Gut health is a major health trend right now – and that’s a good thing. Thanks to years of extensive research, we’ve now discovered if the gut isn’t healthy, the whole body isn’t healthy. And a lot of that health comes from eating foods for gut health!
One of the most important things we now know is that a diverse microbiota is a happy one. And that means eating a wide array of foods that can help improve the health of your gut!
The Important of Gut Health
Did you know that estimates suggest as much as 70-80% of your immune system lives in your gut? It’s true. So, doesn’t it make sense that to keep your immune system healthy (and thus your whole body), you want to keep the gut healthy? We think so.
But don’t just take our word for it! Countless studies have demonstrated links between gut health and the immune system, mood, mental health, autoimmune diseases, endocrine disorders, skin conditions, and cancer.
When the gut is healthy and balanced, that means there are plenty of ‘friendly’ (beneficial) bacteria hanging around, fighting off the ‘bad’ (harmful) bacteria. These friendly bacteria help ward off viruses and bacteria.
And unfortunately there are tons of different things in our environment that can cause an imbalance in the gut, including:
- not enough/poor sleep
- processed and high-sugar foods
Keeping the gut healthy means encouraging the growth of friendly bacteria, and thankfully there are plenty of foods that do just that.
Foods for Gut Health
Yogurt is an excellent source of probiotics – that friendly bacteria we mentioned earlier. You can even find some (often Greek yogurt) that has added probiotics like Lactobacillus acidophilus and Lactobacillus casei to make it even better. Have some in the morning with a handful of antioxidant-rich berries!
In the same realm as yogurt, kefir is a probiotic yogurt drink made by fermenting milk, and it’s full of good bacteria. You can add kefir to your diet in your smoothies, added to your morning yogurt, or is sauces or salad dressings.
3. Fermented foods
- Sauerkraut – This is finely chopped cabbage that has been fermented. This great source of probiotics, fibre and vitamins. Look for sauerkraut that’s not pickled in vinegar, as that doesn’t have the same benefits.
- Kimchi – Korean fermented vegetables are also packed with probiotic bacteria, as well as vitamins and fibre.
Kombucha is a fermented tea drink made using a SCOBY (symbiotic culture of bacteria and yeast). It has a sharp taste and can quite refreshing.
Almonds are another food that have good probiotic properties. They’re high in fibre, and full of fatty acids and polyphenols that are good for the gut. Add them to salad, stir-fry, or just grab a handful as a healthy afternoon snack.
6. Sourdough Bread
Rather than just regular bread, reach for some sourdough. Sourdough bread is made by fermenting the dough, and it’s more digestible than regular bread.
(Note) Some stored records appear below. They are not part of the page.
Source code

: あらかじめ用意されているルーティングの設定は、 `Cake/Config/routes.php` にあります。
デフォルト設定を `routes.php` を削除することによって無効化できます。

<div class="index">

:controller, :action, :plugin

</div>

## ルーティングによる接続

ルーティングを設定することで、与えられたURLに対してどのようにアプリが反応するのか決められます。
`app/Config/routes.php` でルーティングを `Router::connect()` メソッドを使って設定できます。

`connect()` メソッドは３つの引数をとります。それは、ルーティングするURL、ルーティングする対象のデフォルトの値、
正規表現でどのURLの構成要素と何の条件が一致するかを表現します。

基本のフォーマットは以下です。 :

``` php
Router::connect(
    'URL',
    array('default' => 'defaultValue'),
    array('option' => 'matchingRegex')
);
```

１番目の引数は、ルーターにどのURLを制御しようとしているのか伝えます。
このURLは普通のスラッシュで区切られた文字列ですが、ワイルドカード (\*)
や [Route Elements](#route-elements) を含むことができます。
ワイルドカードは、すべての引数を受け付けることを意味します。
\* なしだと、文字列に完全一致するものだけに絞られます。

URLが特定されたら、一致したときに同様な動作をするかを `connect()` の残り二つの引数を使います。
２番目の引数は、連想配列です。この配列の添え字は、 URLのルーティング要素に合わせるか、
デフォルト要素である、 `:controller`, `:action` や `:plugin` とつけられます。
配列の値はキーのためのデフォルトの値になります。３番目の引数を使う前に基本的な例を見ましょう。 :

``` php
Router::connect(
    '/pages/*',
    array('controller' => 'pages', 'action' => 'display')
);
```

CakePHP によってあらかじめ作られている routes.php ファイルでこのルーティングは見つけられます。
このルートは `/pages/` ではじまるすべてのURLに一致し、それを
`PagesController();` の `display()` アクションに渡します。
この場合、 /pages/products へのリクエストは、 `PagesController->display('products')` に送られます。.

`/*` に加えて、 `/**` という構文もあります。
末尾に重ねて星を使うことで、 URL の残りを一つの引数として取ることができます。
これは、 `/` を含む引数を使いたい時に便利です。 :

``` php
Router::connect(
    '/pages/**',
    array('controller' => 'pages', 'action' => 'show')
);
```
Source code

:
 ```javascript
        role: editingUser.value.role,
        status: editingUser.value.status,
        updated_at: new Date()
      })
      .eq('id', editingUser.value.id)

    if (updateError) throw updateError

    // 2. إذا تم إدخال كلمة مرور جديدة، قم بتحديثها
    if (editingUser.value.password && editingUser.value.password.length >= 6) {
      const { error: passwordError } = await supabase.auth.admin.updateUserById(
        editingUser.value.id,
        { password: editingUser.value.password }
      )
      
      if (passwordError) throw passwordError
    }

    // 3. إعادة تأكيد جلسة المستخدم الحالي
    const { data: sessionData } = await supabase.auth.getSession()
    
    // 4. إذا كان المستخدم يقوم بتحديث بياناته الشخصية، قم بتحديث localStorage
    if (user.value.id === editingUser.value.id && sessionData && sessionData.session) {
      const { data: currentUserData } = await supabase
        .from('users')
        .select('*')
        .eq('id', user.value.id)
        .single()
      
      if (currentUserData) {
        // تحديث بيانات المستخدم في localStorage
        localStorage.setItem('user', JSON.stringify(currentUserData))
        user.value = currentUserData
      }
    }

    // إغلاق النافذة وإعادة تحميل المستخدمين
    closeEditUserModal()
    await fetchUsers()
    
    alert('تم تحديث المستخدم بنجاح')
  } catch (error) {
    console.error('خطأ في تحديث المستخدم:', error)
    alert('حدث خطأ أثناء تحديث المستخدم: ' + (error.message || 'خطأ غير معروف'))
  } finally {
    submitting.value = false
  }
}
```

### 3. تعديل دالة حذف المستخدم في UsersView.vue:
Whether you buy it or make it yourself, it’s much healthier for the gut.
A staple in Japan, miso is made from fermented soya beans, plus barley or rice, and it contains a range of helpful bacteria and digestive enzymes.
To keep the friendly bacteria, probiotics, thriving, you need to feed it a type of dietary fiber called prebiotics. Apples are a good source of these probiotics. Pectin accounts for approximately 50% of an apple’s total fiber content, and that pectin has prebiotic benefits. It increases butyrate, a short-chain fatty acid that feeds the beneficial gut bacteria and decreases the population of harmful bacteria. Apples are also a decent source of antioxidants!
Garlic is another source of probiotics, as well as having antibacterial and antifungal properties, which can help keep “bad” gut bacteria under control.
Not only are bananas a good source of potassium, they’re also full of fibre that good bacteria enjoy. They also contain healthy minerals. Add one to your morning smoothy with your yogurt and kefir.
11. Brussels sprouts
These small but mighty veggies may be common around the holidays, but your gut will thank you for eating them year-round. Brussels sprouts contain prebiotics, as well as sulphur compounds that can help combat unhealthy bacteria like H pylori, the bacteria that causes ulcers!
Do you ever wonder why you reach for general when your stomach is upset? It’s because ginger can help in the production of stomach acid and stimulate the digestive system to keep food moving through the gut. Even better than general though is fresh ginger, so brew up some ginger tea or add some chopped, fresh ginger to smoothies or stir-fries.